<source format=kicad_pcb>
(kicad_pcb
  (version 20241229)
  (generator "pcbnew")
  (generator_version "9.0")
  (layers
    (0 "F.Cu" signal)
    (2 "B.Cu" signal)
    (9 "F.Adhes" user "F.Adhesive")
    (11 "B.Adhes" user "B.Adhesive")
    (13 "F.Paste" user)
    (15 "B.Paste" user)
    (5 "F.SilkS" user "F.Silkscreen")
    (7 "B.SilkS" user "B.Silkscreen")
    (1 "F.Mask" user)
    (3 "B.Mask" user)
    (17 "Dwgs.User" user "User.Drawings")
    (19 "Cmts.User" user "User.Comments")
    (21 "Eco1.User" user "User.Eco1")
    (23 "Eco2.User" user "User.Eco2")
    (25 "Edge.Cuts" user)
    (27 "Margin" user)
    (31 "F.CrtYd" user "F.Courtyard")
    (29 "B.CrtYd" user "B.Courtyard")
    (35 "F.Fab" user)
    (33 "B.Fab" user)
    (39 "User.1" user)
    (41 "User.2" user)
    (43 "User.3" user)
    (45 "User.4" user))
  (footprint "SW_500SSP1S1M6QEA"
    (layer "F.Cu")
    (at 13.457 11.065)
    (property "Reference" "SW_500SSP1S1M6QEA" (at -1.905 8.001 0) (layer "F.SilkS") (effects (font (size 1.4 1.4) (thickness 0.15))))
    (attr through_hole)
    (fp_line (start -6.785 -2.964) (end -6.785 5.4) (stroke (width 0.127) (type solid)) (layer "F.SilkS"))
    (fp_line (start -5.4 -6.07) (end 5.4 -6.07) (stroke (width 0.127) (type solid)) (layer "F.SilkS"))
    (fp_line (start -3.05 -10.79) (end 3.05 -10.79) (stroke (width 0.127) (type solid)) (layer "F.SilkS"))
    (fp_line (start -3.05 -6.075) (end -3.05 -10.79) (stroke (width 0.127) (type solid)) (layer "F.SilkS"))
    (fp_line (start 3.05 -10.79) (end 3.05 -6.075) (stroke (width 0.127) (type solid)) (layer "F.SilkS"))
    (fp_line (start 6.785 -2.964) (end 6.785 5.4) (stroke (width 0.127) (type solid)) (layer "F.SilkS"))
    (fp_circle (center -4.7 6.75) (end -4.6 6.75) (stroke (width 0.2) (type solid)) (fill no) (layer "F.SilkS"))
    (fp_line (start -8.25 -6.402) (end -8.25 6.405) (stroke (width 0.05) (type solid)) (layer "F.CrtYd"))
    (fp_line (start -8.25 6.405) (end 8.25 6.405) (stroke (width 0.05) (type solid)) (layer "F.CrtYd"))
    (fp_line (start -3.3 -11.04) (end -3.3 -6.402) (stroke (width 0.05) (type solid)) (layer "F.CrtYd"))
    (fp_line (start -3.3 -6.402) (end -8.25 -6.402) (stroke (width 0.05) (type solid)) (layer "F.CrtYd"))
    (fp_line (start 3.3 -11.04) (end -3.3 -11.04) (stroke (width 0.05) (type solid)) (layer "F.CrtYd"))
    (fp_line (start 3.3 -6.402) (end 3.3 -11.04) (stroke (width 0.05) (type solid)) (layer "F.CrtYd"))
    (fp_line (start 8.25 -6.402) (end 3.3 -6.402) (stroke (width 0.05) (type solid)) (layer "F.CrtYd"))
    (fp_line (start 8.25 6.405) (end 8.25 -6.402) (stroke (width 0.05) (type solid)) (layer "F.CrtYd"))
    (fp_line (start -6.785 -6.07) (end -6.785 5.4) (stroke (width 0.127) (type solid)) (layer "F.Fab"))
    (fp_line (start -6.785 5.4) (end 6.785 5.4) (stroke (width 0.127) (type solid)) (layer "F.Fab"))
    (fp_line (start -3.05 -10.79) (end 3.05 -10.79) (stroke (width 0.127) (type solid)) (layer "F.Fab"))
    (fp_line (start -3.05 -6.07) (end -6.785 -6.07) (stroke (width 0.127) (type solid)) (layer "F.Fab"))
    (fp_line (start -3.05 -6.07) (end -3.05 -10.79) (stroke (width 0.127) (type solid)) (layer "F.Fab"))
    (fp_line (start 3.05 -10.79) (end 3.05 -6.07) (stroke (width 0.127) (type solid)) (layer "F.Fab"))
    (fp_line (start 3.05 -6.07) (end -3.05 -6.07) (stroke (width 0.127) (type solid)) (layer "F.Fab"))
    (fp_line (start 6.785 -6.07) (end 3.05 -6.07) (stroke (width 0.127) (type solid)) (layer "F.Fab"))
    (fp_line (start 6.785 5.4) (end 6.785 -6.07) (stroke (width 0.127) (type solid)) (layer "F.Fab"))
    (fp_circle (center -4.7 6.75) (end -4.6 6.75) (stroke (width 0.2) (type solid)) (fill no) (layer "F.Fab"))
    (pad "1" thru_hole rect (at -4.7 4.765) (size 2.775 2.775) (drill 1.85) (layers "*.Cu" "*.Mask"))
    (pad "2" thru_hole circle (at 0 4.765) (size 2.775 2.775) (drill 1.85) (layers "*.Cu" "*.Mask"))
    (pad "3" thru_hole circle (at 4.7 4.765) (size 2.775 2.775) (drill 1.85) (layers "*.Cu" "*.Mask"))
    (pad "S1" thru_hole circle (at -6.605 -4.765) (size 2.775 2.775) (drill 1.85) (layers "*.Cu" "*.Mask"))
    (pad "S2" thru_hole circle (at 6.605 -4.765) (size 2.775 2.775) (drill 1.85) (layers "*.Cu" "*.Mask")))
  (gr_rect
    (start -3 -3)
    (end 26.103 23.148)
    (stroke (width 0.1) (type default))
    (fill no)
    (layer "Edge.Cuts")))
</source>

EXERCISE INSTRUCTIONS
Return each line of the entries that holds the string "Adhesive".

SOLVED PROBLEM
    (9 "F.Adhes" user "F.Adhesive")
    (11 "B.Adhes" user "B.Adhesive")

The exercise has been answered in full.